MIDA assists companies which intend to invest in the manufacturing and services sectors, as well as facilitates the implementation of their projects. The wide range of services provided by MIDA include providing information on the opportunities for investments, as well as facilitating companies which are looking for joint venture partners.

==History==
MIDA was established in and incorporated by the Malaysian Industrial Development Authority (Incorporation) Act 1965. The Act was first known as the Federal Industrial Development Authority (FIDA) Act 1965. It became fully operational in 1967, and began establishing overseas offices in 1972.

==Functions==
Functions of MIDA:
- to promote foreign and domestic investments in the manufacturing and services sectors
- to undertake planning for industrial development in Malaysia
- to recommend policies and strategies on industrial promotion and development to the Minister of International Trade and Industry
- to evaluate applications for manufacturing licences and expatriate posts; tax incentives for manufacturing activities, tourism, R&D, training institutions and software development; and on raw materials, components and machinery
- to assist companies in the implementation and operation of their projects, and offer assistance through direct consultation and consultation and co-operation with the relevant authorities at both the federal and state levels
- to facilitate the exchange of information and co-ordination among institutions engaged in or connected with industrial development;
- to further enhance MIDA's role of assisting investors, senior representatives from key agencies are stationed at MIDA's headquarters in Kuala Lumpur to advise investors on government policies and procedures. These representatives include officials from the Ministry of Human Resources, Immigration Department, Royal Customs Malaysia, Department of Environment, Tenaga Nasional Berhad and Telekom Malaysia Berhad.

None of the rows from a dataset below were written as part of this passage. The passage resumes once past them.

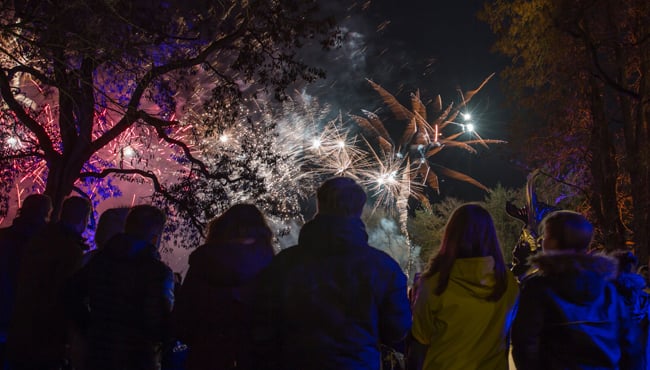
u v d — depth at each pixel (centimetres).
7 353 459
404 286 340
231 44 1116
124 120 1199
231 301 383
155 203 1293
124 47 936
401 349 409
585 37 1586
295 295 329
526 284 363
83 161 1178
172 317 395
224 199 1255
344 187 343
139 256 414
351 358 325
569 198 1891
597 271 353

In addition to its Headquarters, MIDA provides the following contact points for investors not based in Kuala Lumpur, and overseas:

MIDA State Offices:

- Selangor
- Perak
- Pulau Pinang
- Kedah
- Terengganu
- Kelantan
- Pahang
- Johor
- Melaka
- Negeri Sembilan
- Sabah
- Sarawak

MIDA Overseas Offices:

Asia and Asia Pacific
- Sydney, Australia
- Guangzhou, China
- Shanghai, China
- Mumbai, India
- Osaka, Japan
- Tokyo, Japan
- Seoul, South Korea
- Taipei, Taiwan
- Singapore

America
- Chicago
- Houston
- Los Angeles
- New York
- San Jose

Europe
- Paris, France
- Frankfurt, Germany
- Munich, Germany
- Milan, Italy
- Stockholm, Sweden
- London, UK

Middle East
- Dubai, UAE

===Incentives===
MIDA is able to offer various incentives to attract foreign investment, including incentives for specific companies. Regionally, there are two levels of incentives: one for Kuala Lumpur, Johor Bahru, and Penang, and another for the rest of the country. MIDA meets weekly on Thursdays to approve new investment applications, and proposed incentives; an official from the Finance Ministry sits in on the meetings to approve the proposed incentives on the spot. If the incentive cannot be approved immediately, it is passed to a higher official at the Ministry, who typically approves or rejects it within a week.

==Criticism==
MIDA has been criticised by one business periodical as being "preoccupied with internal bureaucratic concerns rather than the entrepreneur's needs" emphasising "rules and regulations, with less actual assistance to the entrepreneur." The same periodical claimed "the entrepreneur appears to have less of a role in the economy" in Malaysia. However, the Foreign Investment Advisory Service of the World Bank has praised MIDA, saying it could be relied on "to provide practically all the approvals and clearances needed" and that "the involvement of MIDA on behalf of an investor effectively guaranteed approvals and permits to be forthcoming without difficulties".